# TASK BRIEF:
The word "hand" may appear in some lines of the data; copy every such line.

[Opening AVAILABLE DATA section]

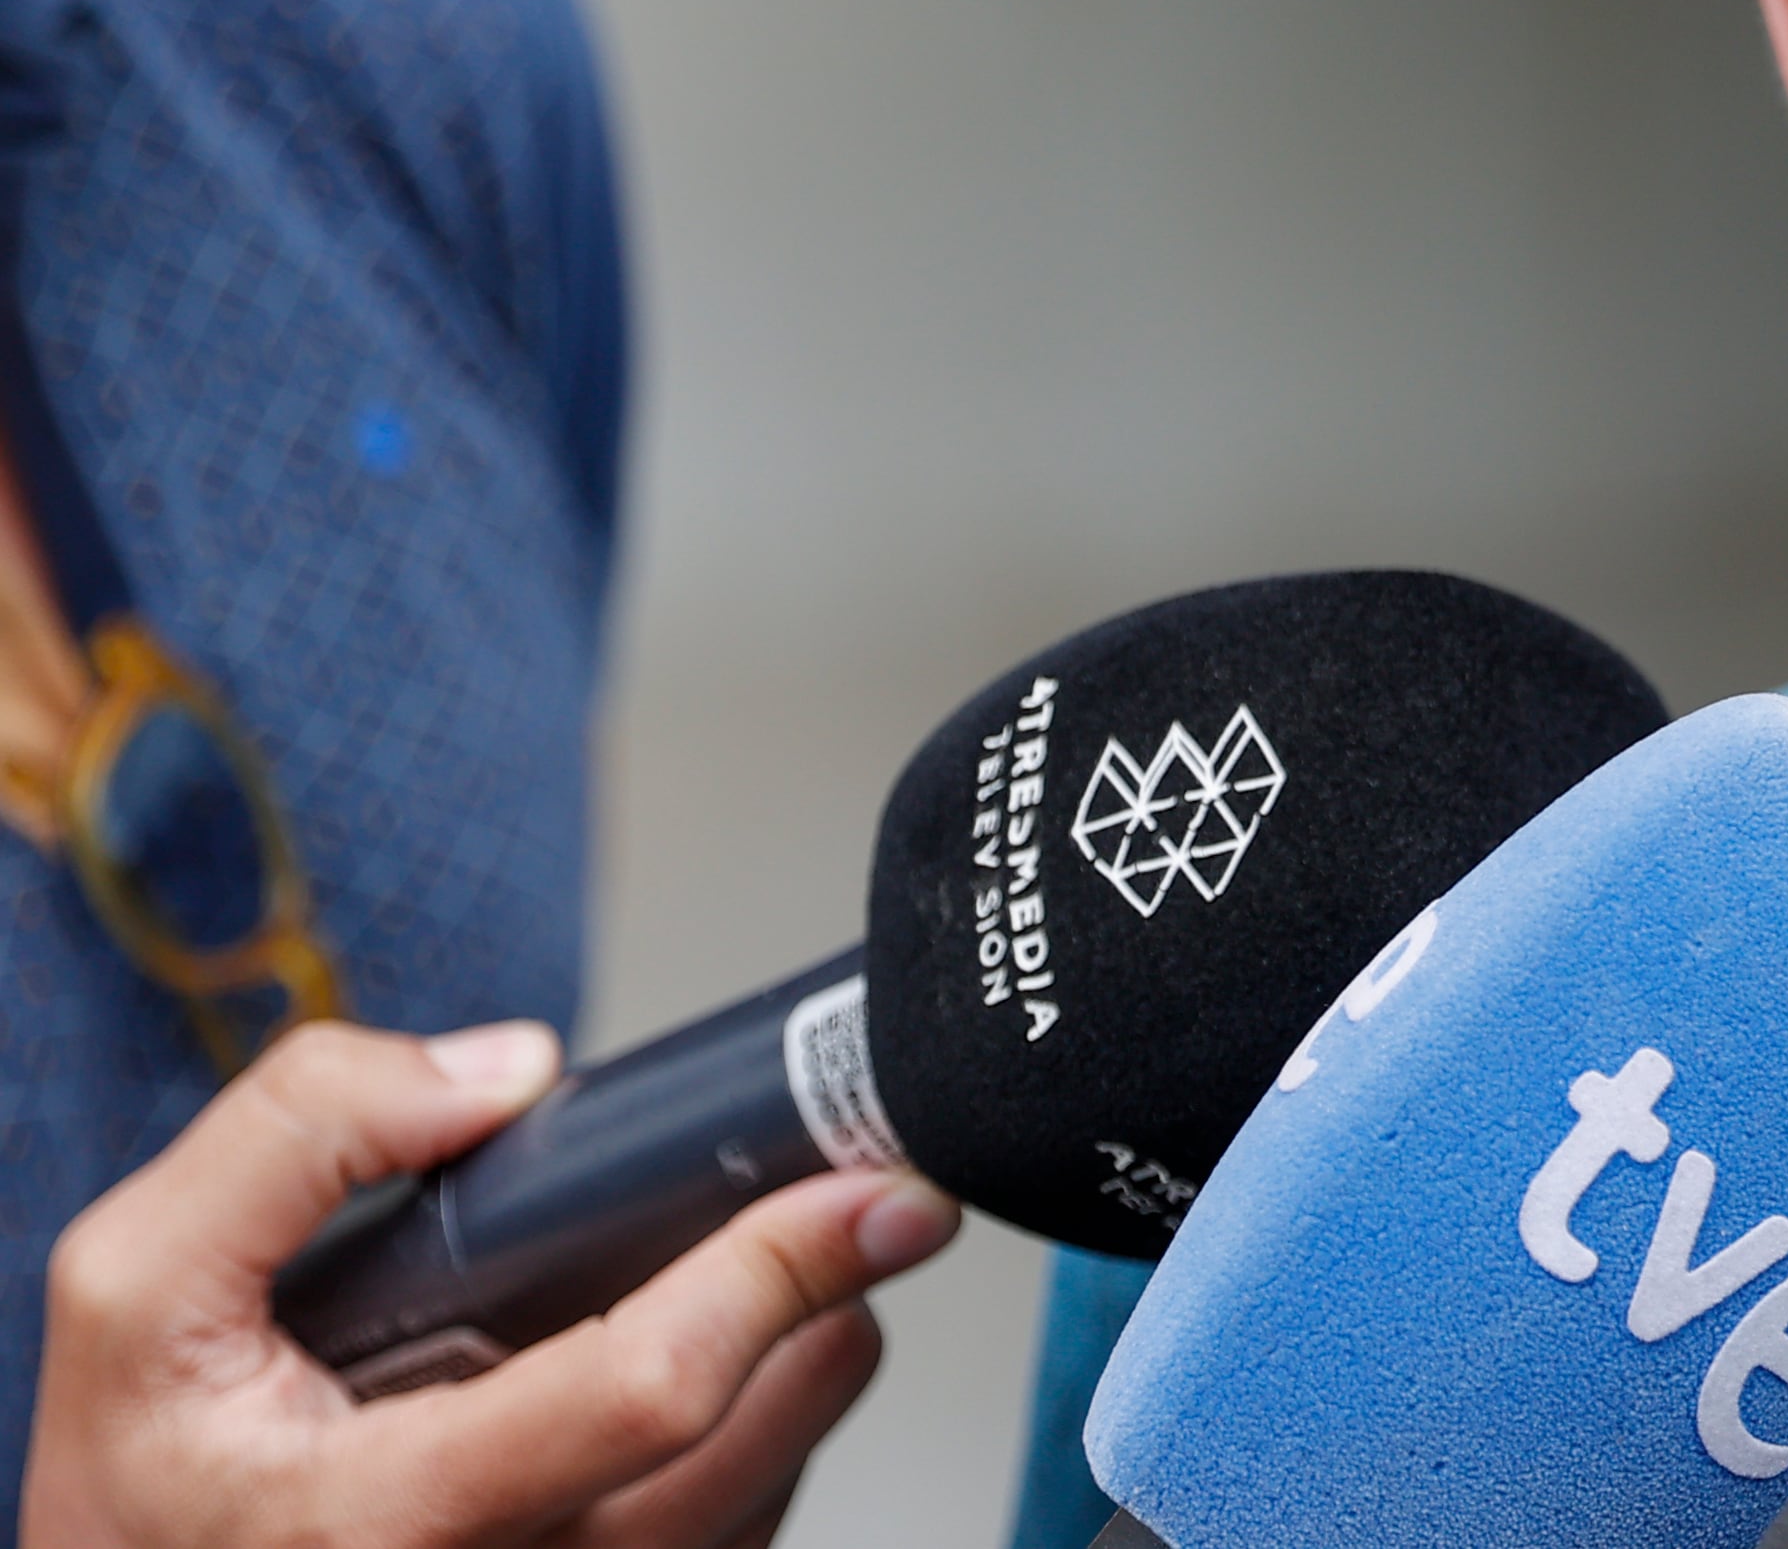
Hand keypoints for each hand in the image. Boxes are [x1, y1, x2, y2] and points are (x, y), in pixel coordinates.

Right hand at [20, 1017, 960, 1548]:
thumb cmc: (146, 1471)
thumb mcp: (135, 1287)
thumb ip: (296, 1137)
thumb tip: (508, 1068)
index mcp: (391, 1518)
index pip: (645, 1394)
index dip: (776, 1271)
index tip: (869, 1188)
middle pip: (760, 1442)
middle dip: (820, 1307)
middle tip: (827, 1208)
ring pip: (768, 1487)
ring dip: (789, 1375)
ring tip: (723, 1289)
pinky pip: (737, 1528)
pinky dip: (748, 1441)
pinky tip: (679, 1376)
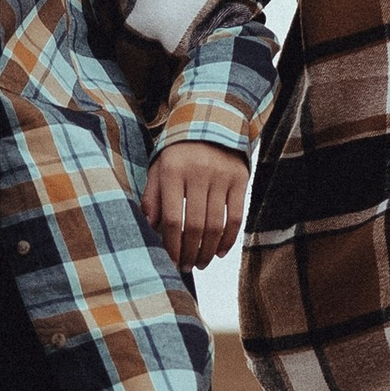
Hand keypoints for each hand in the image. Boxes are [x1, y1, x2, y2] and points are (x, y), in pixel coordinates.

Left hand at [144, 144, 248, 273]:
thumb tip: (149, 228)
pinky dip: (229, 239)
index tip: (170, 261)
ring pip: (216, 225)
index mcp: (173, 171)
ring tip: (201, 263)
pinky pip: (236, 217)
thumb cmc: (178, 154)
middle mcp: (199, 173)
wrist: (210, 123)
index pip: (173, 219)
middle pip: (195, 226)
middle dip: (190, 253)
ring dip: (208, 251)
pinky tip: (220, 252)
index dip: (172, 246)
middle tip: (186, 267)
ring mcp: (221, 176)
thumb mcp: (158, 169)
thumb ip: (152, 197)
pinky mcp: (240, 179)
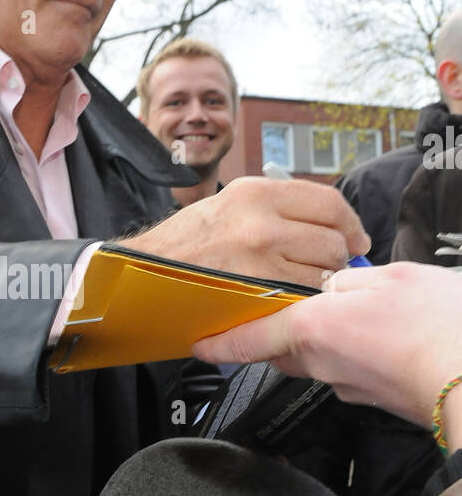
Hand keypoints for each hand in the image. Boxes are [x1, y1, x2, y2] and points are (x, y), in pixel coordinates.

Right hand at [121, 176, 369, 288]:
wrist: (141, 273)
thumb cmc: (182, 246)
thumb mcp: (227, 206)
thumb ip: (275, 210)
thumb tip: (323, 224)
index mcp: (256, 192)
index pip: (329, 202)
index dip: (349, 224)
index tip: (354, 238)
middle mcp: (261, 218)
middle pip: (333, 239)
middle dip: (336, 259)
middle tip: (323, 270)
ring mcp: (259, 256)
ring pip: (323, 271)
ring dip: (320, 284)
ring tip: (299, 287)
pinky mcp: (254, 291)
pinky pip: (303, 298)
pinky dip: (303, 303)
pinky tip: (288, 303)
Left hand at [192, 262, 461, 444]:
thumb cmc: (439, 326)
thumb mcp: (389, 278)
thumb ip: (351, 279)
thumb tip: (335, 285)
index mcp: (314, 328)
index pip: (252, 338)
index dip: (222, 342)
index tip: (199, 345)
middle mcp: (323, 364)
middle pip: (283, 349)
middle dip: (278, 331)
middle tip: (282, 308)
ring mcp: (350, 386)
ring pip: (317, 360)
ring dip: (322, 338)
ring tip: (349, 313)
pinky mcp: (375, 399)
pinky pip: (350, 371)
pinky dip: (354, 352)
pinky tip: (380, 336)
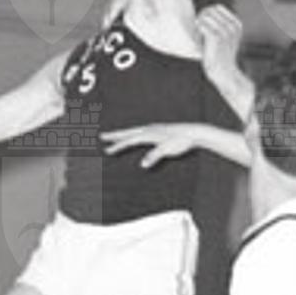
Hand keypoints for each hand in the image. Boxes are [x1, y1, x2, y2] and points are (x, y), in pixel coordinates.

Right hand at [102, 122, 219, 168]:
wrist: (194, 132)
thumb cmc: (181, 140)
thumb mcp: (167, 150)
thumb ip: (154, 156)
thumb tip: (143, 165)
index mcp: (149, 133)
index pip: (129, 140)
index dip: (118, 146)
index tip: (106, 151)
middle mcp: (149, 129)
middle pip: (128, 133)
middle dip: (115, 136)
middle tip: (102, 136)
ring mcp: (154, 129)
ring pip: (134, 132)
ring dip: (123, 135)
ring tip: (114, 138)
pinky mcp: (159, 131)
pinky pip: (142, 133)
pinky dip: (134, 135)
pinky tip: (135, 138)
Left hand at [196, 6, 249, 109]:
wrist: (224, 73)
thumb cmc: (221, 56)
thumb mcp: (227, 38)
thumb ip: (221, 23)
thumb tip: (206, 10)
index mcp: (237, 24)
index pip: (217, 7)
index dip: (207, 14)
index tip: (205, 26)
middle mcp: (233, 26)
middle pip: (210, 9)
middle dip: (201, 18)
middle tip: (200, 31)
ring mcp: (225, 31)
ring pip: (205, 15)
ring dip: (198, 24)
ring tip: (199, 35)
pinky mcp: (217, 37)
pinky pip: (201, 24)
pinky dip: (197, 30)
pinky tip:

[Closing AVAILABLE DATA section]

# EXPECTED ANSWER:
Hand keypoints for each hand in the image. Boxes are [x1, y1, x2, y2] and points are (x, y), in pixel coordinates.
Right hand at [20, 1017, 960, 1548]:
Hand keypoints for each hand in the image. Boxes are [x1, y1, x2, y2] and points are (x, y), in pixel coordinates.
Left hand at [144, 144, 248, 273]:
Hand keypoints for each hand in the image. Boxes are [x1, y1, x2, y2] and points are (x, y), in pixel coordinates.
Right hand at [121, 176, 369, 288]:
Left hand at [192, 262, 461, 444]:
Hand keypoints for each hand in the image. Boxes are [x1, y1, x2, y2] and points are (x, y), in pixel coordinates.
Right hand at [102, 122, 219, 168]:
Left hand at [196, 6, 249, 109]:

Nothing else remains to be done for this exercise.